In today's world, there is a large amount of unstructured written sources that contain structured information. An example is police reports. They contain information about entities (names, addresses, phone numbers, weapons, drugs, etc..) and the relationships between them. For almost any automatic processing, this information must be transformed into some representation which can be easily read by computers. For example, it can be written into the database and assigned to some already existing records stored in the system. This approach is indeed used in practice but the whole process is performed manually, which is very time consuming. Similarly, the same time-consuming processing of documents can be found in other institutions or companies. Such problem of extracting structure information out of general documents has recently gained attention from both research and industry.
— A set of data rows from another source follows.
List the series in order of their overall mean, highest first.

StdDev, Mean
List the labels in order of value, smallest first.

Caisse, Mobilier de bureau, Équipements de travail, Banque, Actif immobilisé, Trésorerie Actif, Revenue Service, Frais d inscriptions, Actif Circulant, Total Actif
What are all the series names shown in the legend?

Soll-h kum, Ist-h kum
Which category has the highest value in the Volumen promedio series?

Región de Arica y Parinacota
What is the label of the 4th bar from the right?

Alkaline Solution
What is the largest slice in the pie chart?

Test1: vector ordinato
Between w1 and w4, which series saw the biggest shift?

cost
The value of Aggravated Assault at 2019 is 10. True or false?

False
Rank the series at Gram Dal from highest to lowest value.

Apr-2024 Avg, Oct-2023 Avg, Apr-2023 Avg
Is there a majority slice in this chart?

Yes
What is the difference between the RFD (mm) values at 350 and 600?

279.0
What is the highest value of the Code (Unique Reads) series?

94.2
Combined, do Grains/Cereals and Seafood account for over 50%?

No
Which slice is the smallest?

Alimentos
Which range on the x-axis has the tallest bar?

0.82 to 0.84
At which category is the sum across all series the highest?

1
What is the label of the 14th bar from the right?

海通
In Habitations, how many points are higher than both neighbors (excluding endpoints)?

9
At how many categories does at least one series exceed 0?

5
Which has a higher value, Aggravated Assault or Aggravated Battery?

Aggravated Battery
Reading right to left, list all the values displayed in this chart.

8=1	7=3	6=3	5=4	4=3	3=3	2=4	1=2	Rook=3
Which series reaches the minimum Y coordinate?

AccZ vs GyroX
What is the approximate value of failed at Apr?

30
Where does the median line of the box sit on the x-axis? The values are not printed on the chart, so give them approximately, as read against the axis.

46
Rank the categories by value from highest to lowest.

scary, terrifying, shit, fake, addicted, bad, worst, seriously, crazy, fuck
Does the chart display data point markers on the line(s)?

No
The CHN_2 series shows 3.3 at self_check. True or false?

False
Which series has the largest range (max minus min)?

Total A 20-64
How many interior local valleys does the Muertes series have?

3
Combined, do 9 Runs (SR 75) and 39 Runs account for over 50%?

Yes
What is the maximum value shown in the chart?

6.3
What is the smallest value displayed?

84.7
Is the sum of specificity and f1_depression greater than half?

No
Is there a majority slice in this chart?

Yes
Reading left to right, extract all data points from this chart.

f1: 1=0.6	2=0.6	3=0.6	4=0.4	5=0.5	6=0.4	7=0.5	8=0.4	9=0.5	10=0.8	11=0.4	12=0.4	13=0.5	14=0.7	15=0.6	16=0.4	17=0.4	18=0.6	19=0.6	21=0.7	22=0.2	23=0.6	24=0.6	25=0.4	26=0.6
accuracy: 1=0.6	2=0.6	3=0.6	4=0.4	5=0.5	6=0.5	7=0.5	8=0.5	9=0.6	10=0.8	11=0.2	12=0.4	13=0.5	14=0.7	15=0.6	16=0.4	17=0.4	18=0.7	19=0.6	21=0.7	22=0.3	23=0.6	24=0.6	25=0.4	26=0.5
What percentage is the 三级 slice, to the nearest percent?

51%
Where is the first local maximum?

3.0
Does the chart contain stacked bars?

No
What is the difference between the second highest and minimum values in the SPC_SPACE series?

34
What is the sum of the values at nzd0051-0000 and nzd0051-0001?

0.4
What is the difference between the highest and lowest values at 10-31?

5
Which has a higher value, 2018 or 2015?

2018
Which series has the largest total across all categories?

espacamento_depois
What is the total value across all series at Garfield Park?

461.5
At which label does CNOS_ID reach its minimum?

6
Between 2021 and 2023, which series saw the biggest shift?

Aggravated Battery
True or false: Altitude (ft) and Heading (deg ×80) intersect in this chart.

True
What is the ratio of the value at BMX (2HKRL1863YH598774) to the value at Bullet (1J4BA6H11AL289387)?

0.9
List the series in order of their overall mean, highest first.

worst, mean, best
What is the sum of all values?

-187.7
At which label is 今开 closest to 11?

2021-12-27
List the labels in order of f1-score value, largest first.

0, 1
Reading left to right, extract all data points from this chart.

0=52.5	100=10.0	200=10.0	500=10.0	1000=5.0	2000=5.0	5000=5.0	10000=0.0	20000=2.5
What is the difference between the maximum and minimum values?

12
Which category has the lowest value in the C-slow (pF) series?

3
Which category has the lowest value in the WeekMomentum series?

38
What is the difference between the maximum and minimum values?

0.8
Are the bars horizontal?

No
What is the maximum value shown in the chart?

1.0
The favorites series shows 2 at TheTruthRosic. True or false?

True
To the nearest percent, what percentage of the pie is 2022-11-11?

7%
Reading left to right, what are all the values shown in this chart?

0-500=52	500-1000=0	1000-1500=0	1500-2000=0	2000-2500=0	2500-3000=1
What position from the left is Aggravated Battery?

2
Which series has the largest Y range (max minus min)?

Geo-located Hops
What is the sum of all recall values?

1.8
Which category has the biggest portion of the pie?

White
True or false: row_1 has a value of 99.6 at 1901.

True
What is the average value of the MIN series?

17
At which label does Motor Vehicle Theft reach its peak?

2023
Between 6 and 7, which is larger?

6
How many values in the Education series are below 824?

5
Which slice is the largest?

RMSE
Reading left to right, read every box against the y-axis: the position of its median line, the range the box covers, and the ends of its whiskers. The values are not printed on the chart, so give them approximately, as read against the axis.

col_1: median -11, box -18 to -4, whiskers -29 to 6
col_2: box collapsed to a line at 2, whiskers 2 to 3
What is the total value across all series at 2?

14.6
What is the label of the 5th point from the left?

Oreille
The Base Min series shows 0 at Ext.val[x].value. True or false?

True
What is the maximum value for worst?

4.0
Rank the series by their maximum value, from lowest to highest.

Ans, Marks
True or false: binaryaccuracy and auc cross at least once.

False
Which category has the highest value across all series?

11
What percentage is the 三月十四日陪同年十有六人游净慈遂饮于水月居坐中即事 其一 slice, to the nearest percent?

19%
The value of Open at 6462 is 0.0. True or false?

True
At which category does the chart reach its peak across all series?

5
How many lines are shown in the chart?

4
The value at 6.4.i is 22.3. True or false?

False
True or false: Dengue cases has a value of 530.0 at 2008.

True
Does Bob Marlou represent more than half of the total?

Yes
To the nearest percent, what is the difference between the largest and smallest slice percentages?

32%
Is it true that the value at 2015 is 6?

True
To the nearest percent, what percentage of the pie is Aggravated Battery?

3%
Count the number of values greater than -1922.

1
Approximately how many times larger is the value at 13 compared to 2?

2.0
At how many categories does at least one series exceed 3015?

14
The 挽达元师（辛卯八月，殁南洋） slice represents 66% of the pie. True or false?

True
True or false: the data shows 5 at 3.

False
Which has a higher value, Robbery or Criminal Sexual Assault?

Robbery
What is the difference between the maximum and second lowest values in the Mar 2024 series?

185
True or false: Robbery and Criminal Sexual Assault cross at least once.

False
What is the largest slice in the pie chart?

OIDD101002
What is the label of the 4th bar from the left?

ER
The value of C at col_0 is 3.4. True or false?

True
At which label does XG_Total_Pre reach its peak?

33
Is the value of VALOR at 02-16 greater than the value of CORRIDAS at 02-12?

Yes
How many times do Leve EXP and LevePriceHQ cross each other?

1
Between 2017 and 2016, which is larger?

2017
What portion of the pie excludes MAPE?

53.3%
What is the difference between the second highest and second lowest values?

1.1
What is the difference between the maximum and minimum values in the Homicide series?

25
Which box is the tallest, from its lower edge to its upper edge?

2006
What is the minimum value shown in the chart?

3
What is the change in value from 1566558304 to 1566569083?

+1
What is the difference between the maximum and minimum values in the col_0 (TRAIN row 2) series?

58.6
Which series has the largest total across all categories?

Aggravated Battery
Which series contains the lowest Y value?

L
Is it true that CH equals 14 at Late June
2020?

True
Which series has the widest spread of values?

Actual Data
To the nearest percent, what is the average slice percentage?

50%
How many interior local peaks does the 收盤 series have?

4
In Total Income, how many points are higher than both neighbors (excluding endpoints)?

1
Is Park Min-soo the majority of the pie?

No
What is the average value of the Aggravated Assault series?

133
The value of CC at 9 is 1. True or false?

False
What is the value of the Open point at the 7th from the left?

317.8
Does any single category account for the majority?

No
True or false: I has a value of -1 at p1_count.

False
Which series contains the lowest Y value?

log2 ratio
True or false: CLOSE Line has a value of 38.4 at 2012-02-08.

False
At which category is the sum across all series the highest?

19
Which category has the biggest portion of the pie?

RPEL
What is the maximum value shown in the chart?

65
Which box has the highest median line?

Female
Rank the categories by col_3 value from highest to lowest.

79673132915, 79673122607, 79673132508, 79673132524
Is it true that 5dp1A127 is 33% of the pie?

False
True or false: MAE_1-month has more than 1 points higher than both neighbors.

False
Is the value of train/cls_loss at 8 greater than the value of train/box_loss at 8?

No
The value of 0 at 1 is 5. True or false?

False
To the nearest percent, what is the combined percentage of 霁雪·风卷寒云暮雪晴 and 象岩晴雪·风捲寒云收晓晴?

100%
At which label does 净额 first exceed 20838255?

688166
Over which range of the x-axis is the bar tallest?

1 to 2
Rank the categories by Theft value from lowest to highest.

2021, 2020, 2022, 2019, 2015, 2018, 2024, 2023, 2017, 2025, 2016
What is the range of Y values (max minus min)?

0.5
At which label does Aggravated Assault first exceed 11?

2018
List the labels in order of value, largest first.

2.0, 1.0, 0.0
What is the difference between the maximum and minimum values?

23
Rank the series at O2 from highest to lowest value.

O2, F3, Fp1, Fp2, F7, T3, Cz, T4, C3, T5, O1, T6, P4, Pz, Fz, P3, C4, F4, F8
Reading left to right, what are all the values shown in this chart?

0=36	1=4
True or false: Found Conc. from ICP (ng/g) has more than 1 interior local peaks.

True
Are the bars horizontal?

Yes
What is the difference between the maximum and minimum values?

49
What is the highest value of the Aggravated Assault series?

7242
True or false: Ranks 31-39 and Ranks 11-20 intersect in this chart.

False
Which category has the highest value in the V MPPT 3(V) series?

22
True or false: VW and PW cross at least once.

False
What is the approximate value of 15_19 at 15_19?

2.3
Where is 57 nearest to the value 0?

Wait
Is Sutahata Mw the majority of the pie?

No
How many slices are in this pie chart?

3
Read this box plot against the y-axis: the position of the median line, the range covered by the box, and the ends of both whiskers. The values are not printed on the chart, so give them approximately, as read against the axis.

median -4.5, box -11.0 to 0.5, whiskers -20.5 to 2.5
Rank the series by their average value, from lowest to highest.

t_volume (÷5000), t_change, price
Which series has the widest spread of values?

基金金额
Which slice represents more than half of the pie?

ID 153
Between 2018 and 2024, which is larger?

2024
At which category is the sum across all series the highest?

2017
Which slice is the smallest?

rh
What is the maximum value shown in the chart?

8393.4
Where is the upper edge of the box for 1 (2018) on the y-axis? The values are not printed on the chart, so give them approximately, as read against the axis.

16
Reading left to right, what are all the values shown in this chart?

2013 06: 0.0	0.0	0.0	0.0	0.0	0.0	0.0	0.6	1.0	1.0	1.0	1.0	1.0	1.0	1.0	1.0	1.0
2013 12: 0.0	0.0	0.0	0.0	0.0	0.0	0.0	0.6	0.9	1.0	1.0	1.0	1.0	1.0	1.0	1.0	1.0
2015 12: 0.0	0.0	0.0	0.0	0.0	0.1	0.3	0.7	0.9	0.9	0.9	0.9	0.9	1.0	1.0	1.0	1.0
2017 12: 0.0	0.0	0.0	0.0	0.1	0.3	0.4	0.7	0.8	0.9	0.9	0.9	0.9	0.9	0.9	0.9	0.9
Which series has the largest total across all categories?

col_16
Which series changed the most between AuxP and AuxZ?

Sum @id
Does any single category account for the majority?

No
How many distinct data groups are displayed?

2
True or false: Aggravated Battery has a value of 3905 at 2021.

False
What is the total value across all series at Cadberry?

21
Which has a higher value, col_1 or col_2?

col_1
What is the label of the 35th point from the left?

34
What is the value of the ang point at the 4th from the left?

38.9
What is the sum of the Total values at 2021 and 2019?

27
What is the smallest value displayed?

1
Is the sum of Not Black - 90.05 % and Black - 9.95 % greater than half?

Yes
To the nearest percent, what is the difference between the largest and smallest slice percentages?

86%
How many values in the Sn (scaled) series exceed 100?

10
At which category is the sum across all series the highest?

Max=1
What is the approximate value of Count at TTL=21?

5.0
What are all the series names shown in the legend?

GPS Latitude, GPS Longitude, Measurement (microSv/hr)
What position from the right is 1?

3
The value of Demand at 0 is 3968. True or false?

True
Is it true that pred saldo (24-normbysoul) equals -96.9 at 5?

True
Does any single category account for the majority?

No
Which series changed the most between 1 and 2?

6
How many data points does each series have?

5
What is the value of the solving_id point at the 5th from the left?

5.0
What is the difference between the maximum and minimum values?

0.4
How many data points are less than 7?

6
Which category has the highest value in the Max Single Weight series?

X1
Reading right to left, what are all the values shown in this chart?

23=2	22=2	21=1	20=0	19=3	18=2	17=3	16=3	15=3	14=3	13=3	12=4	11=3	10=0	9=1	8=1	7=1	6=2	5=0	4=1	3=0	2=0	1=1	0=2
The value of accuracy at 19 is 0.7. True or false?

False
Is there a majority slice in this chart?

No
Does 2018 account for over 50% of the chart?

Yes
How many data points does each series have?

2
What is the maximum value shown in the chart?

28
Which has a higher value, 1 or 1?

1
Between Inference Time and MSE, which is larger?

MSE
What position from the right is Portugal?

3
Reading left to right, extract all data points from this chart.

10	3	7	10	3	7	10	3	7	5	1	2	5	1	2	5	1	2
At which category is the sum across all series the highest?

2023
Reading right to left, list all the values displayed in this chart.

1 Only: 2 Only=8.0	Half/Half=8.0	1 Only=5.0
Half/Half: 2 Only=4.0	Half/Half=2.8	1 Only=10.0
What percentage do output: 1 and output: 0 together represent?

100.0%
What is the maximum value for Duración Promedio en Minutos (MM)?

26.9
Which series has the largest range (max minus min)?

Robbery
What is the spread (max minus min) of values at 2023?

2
The topic of our software project called Text Analyser (TextAn) is to deliver a pleasant and effective tool for extracting structured data from texts. In many areas including our police example, the accuracy of the extracted information is critical and thus it does not permit fully automatic extraction. Therefore, we keep the human element involved in the process to correct and adjust automatic results. In turn, we exploit these interventions with machine learning techniques, so the results improve in time.
Although the first impulse indeed came from the needs of a department of the Czech Police, TextAn is made as general as possible to allow easy configuration for any other domain as needed. It also is not language dependent, so it can process texts in completely different languages if corresponding linguistic components are provided.
TextAn is a client-server application for text analysis. It provides webservice interfaces, so it is easy to implement a custom client to meet specific user needs or to integrate it in a legacy system. The project consists of two main contributions. Firstly, the server integrating named entity recognition and object assigning provides interface to access the database and these components. Secondly, the client offers a friendly method for users to confirm or adjust the system's suggestions and explore the data stored in the database.
TextAn is implemented in Java 8 and it is platform independent except for some third party libraries that are attached only for some platforms. However they are open source and can be compiled for any operating system desired. The data can be stored within any SQL-like relation database, e.g. MySQL which is supported out-of-the-box.